__Instruction__.
When the string "span" is part of a line in the data below, report the whole line.

:::

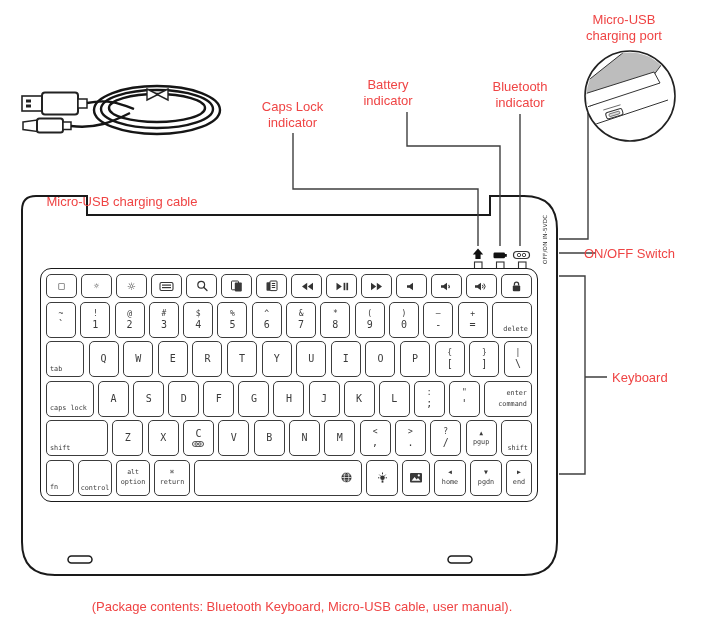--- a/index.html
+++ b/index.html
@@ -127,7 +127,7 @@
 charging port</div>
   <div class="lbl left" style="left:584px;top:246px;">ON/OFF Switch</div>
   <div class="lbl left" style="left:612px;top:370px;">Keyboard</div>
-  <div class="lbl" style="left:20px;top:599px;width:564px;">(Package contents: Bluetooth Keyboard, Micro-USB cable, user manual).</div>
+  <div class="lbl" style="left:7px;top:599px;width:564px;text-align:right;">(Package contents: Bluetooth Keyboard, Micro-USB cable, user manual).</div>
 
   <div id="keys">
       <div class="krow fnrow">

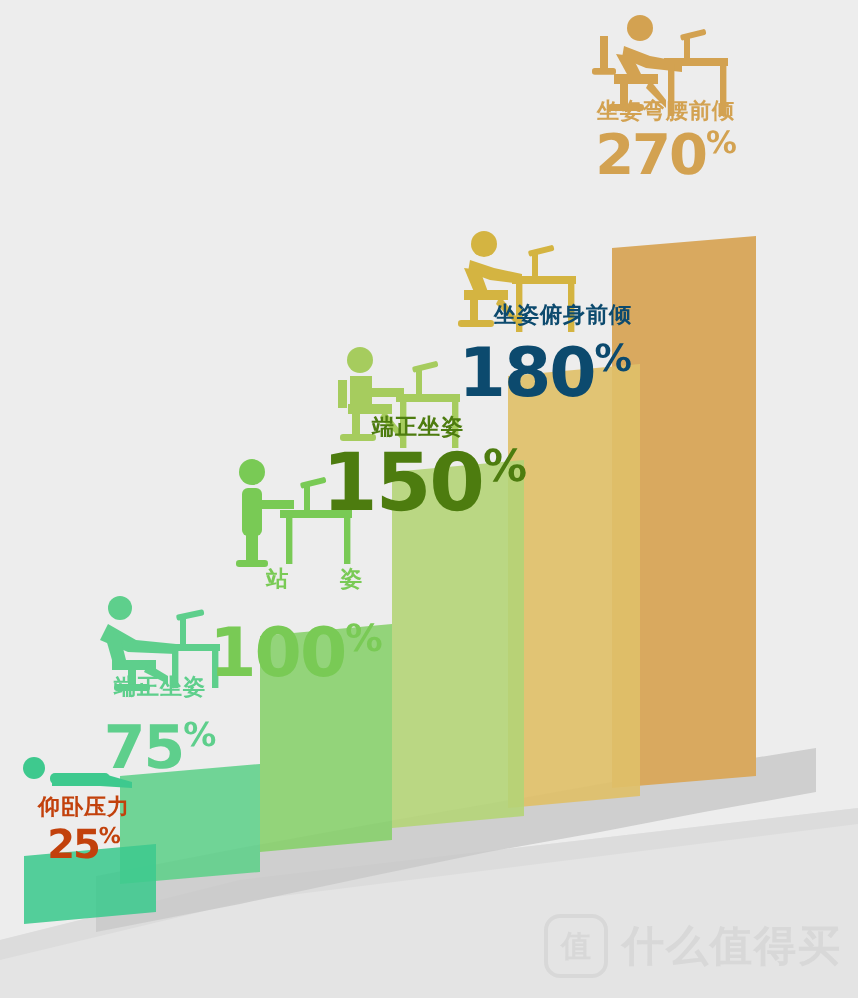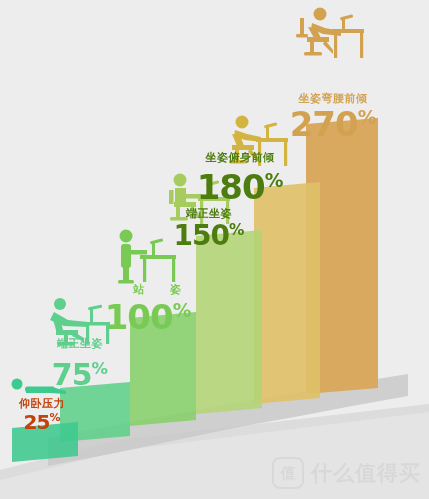--- a/index.html
+++ b/index.html
@@ -219,7 +219,7 @@
     <rect x="70" y="26" width="3.2" height="26" fill="#d3a251"></rect>
     <rect x="44" y="26" width="3.2" height="26" fill="#d3a251"></rect>
   </svg>
-  <div class="lbl" style="left:272px;top:50px;width:122px;color:#d3a251;margin-top:43px;">
+  <div class="lbl" style="left:272px;top:50px;width:122px;color:#d3a251;">
     <div class="cn">坐姿弯腰前倾</div>
     <div class="pct" style="font-size:34px;margin-top:2px;">
       <span>270</span><span class="sym">%</span>

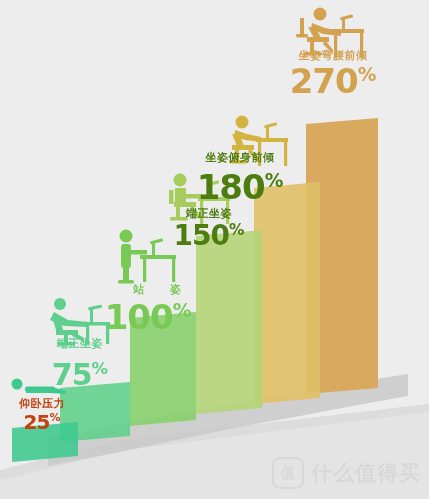--- a/index.html
+++ b/index.html
@@ -221,7 +221,7 @@
   </svg>
   <div class="lbl" style="left:272px;top:50px;width:122px;color:#d3a251;">
     <div class="cn">坐姿弯腰前倾</div>
-    <div class="pct" style="font-size:34px;margin-top:2px;">
+    <div class="pct" style="font-size:28px;margin-top:2px;">
       <span>270</span><span class="sym">%</span>
     </div>
   </div>

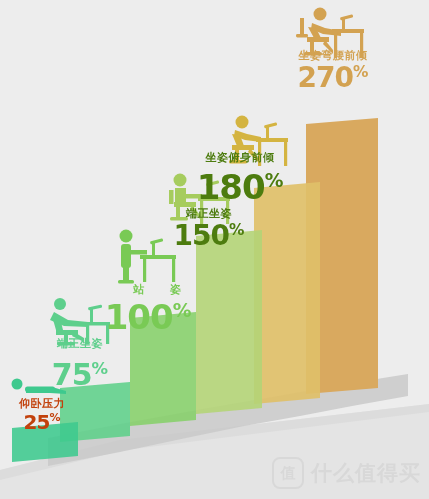--- a/index.html
+++ b/index.html
@@ -196,7 +196,7 @@
     <rect x="66" y="27" width="3.2" height="25" fill="#d4b441"></rect>
     <rect x="40" y="27" width="3.2" height="25" fill="#d4b441"></rect>
   </svg>
-  <div class="lbl" style="left:180px;top:152px;width:120px;color:#4d7c0f;">
+  <div class="lbl" style="left:196px;top:152px;width:120px;color:#0c4a6e;text-align:right;">
     <div class="cn">坐姿俯身前倾</div>
     <div class="pct" style="font-size:34px;margin-top:6px;">
       <span>180</span><span class="sym">%</span>

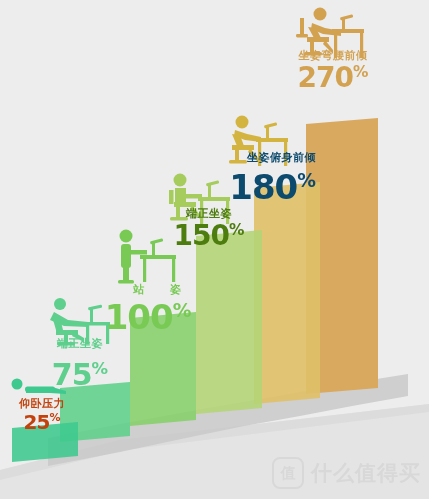--- a/index.html
+++ b/index.html
@@ -177,7 +177,7 @@
   </svg>
   <div class="lbl" style="left:161px;top:208px;width:96px;color:#4d7c0f;">
     <div class="cn">端正坐姿</div>
-    <div class="pct" style="font-size:28px;margin-top:2px;">
+    <div class="pct" style="font-size:40px;margin-top:2px;">
       <span>150</span><span class="sym">%</span>
     </div>
   </div>

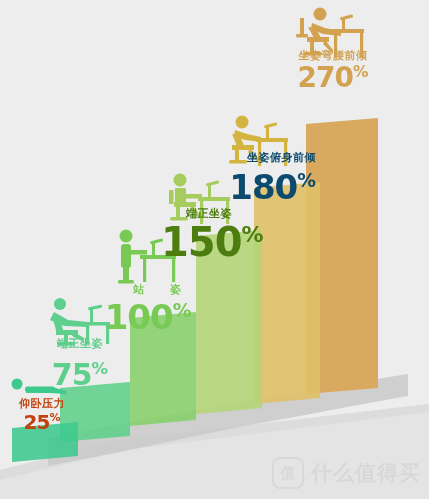--- a/index.html
+++ b/index.html
@@ -155,7 +155,7 @@
   </svg>
   <div class="lbl" style="left:104px;top:284px;width:88px;color:#79ca55;">
     <div class="cn spaced">站 姿</div>
-    <div class="pct" style="font-size:34px;margin-top:4px;">
+    <div class="pct" style="font-size:34px;margin-top:14px;">
       <span>100</span><span class="sym">%</span>
     </div>
   </div>

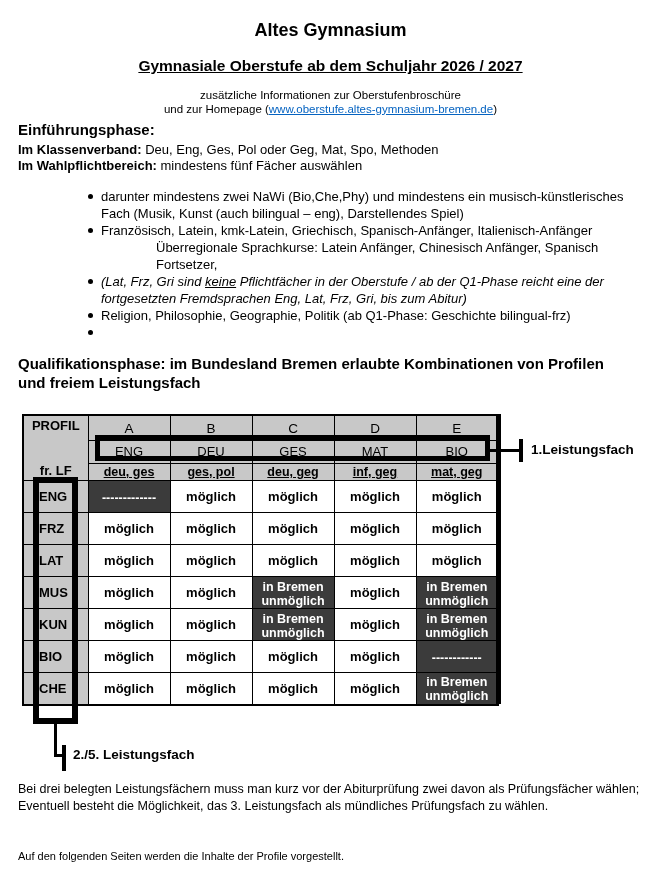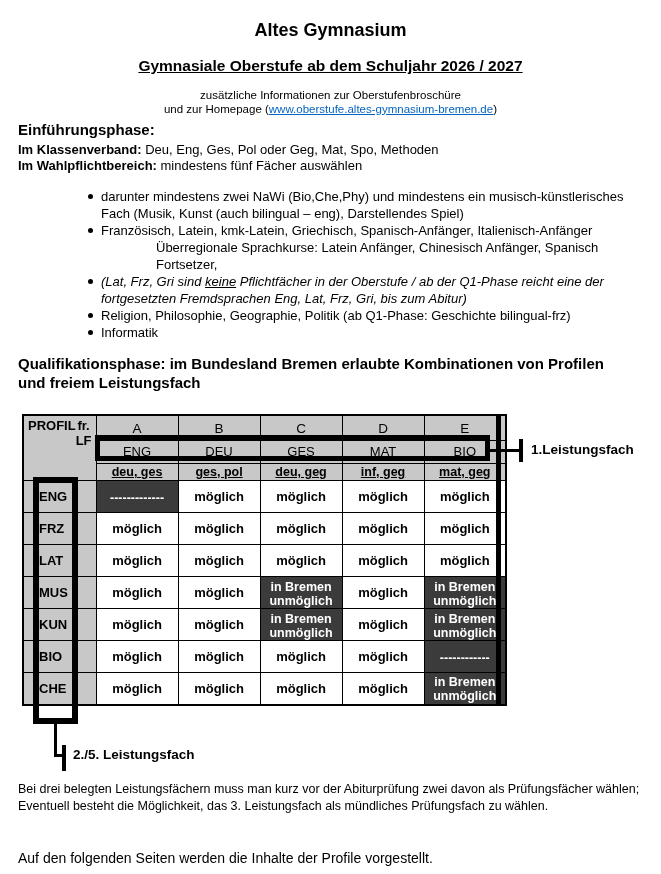--- a/index.html
+++ b/index.html
@@ -121,7 +121,6 @@
     </div>
     <div class="bullet-item">
       <span class="dot"></span>
-      <div class="btext">Informatik</div>
     </div>
   </div>
 

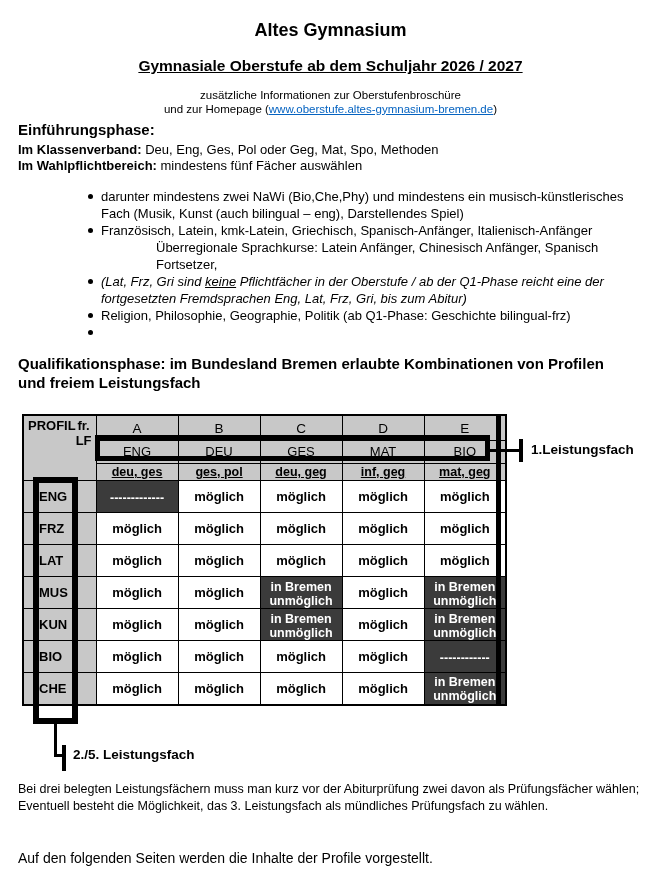--- a/index.html
+++ b/index.html
@@ -52,7 +52,7 @@
   col.c-prof { width: 82px; }
 
   td.corner { background: #fff; height: 65px; vertical-align: top; padding: 2px 4px; }
-  .corner-inner { display: flex; justify-content: space-between; height: 60px; font-weight: bold; font-size: 13px; }
+  .corner-inner { display: flex; flex-direction: column; justify-content: space-between; height: 60px; font-weight: bold; font-size: 13px; }
   tr.r-letters td { height: 25px; background: #c8c8c8; text-align: center; font-size: 13.5px; vertical-align: middle; }
   tr.r-subjects td { height: 22px; background: #c8c8c8; text-align: center; font-size: 13px; text-decoration: underline; vertical-align: middle; }
   tr.r-pairs td { height: 17px; background: #c8c8c8; text-align: center; font-size: 12.5px; font-weight: bold; text-decoration: underline; vertical-align: middle; }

:::

__Task answer__.
       <span>270</span><span class="sym">%</span>
       <span>270</span><span class="sym">%</span>
       <span>180</span><span class="sym">%</span>
       <span>150</span><span class="sym">%</span>
       <span>100</span><span class="sym">%</span>
       <span class="dot"></span>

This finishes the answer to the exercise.